__What to do__. Which lines below contain the word "archived"? Copy each one.

__Data supplied__.
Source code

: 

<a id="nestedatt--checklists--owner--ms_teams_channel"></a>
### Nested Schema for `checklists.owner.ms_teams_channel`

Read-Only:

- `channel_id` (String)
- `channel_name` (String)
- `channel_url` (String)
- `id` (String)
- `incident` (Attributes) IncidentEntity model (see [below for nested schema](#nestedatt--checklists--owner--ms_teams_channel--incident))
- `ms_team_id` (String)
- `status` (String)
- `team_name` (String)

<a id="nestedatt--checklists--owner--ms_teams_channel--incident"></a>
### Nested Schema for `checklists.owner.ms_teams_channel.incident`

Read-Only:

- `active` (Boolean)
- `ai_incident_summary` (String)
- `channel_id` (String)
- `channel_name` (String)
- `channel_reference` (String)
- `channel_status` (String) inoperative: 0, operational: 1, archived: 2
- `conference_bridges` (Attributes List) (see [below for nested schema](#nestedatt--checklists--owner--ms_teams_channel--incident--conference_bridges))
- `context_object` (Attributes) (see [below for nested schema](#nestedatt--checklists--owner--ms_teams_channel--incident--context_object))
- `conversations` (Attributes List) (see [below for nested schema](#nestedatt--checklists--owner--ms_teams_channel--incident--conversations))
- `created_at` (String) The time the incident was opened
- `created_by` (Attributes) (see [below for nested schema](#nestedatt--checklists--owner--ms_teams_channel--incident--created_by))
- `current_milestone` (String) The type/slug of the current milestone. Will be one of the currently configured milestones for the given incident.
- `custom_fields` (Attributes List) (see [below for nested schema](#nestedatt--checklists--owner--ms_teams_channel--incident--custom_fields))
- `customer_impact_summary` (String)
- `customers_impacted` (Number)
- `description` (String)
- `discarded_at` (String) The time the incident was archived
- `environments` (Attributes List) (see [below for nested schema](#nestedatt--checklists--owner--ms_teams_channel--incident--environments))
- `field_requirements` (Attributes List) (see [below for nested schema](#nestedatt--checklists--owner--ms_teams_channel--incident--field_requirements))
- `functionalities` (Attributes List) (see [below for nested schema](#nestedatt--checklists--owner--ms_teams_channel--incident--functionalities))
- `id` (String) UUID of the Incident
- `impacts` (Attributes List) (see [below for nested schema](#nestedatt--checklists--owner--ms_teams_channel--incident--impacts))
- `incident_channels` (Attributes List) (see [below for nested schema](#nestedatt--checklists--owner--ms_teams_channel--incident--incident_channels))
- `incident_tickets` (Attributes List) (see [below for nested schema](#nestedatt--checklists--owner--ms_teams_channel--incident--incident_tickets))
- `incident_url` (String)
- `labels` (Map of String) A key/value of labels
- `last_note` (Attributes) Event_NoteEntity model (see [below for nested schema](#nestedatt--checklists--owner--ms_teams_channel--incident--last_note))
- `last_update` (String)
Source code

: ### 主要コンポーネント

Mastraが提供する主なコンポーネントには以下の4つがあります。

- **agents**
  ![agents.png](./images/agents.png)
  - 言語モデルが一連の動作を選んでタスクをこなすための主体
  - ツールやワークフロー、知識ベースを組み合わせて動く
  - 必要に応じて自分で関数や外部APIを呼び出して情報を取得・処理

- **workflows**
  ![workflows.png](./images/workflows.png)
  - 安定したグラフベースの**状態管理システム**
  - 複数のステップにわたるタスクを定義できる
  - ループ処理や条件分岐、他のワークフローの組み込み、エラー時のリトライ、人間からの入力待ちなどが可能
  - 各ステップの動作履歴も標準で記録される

__Worked solution__.
- `channel_status` (String) inoperative: 0, operational: 1, archived: 2
- `discarded_at` (String) The time the incident was archived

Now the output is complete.